# Norwich EHS show 9th November details:



## Caz (May 24, 2007)

*EHS Breeders meeting*
*Sunday 9th November*
*Hellesdon High School* 
Middletons Lane
Norwich
NR6 5SB
11am til 4pm.
£2 Entrance.
*All welcome.*

Only 10 tables left to book to date.
Will be @ Portsmouth should anyone want to book a table.

Looking to be a great day.:2thumb:


----------



## fatfecker (Sep 21, 2008)

I'm aiming to go to this one as it is relatively local and I've never been to one before, will bring the kids and make a day of it


----------



## carlo69 (Apr 12, 2007)

*a good one*

hi every one this is a good un hope to see you all there ,longest running show in the country i believe


----------



## Caz (May 24, 2007)

Thanks to everyone I met at Portsmouth.
Looking to be a great day - see you all there I hope!


----------



## Breadrun (Mar 1, 2007)

Hi, i'm looking forward to making this my first reptile show but im a bit unsure of the actual date, theres one thread which says 29th Nov at the royal british legion in norwich and then this thread says 9th Nov at a school, are there two or is this mixed information?


----------



## potter556 (Jul 11, 2008)

I also thought it was 29th Nov not the 9th, need this clarifying I think


----------



## excession (Apr 11, 2009)

Caz said:


> *EHS Breeders meeting*
> *Sunday 9th November*
> *Hellesdon High School*
> Middletons Lane
> ...


Ive emailed twice for info on tables but had no word back.

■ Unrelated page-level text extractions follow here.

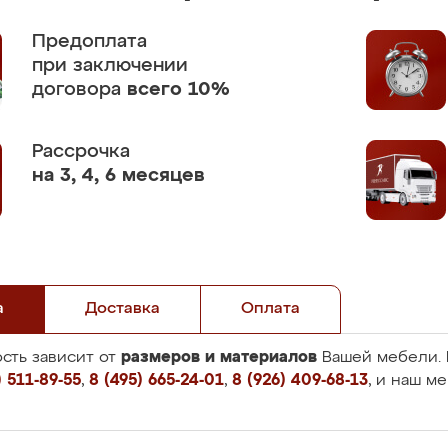
Предоплата
при заключении
договора
всего 10%
Рассрочка
на 3, 4, 6 месяцев
а
Доставка
Оплата
размеров и материалов
сть зависит от
Вашей мебели. 
 511-89-55
,
8 (495) 665-24-01
,
8 (926) 409-68-13
, и наш м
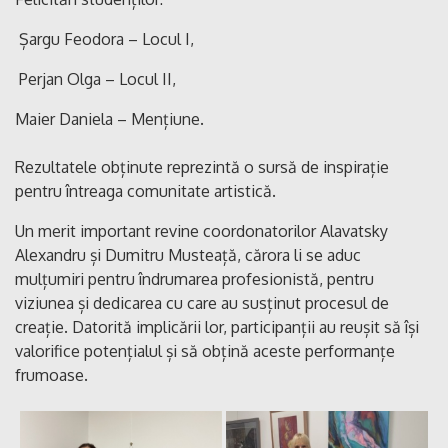
Șargu Feodora – Locul I,
Perjan Olga – Locul II,
Maier Daniela – Mențiune.
Rezultatele obținute reprezintă o sursă de inspirație
pentru întreaga comunitate artistică.
Un merit important revine coordonatorilor Alavatsky
Alexandru și Dumitru Musteață, cărora li se aduc
mulțumiri pentru îndrumarea profesionistă, pentru
viziunea și dedicarea cu care au susținut procesul de
creație. Datorită implicării lor, participanții au reușit să își
valorifice potențialul și să obțină aceste performanțe
frumoase.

Please can you PM me the information?


----------



## penfold (Sep 9, 2007)

look at the date of the first couple of posts:lol2:


----------



## potter556 (Jul 11, 2008)

LOL thats what you get for not reading properly


----------



## Breadrun (Mar 1, 2007)

so is this on the 9th or 29th?


----------



## callum gohrisch (Jan 8, 2009)

is this at portsmouth i have seen that it on the 29th


----------



## Bomberoo (Jul 4, 2009)

Sunday is the 8th November.


----------



## lgscas0708 (Oct 12, 2009)

this is true,
also is this open to general public or just breeders and are the reps and equipt ect for sale there?


----------



## Caz (May 24, 2007)

*STOP*

*Stop - this is the advert for last year 2008 show!! Ffs.*

*This years 2009 show is on Sunday 29th not at hellesdon high school.*


----------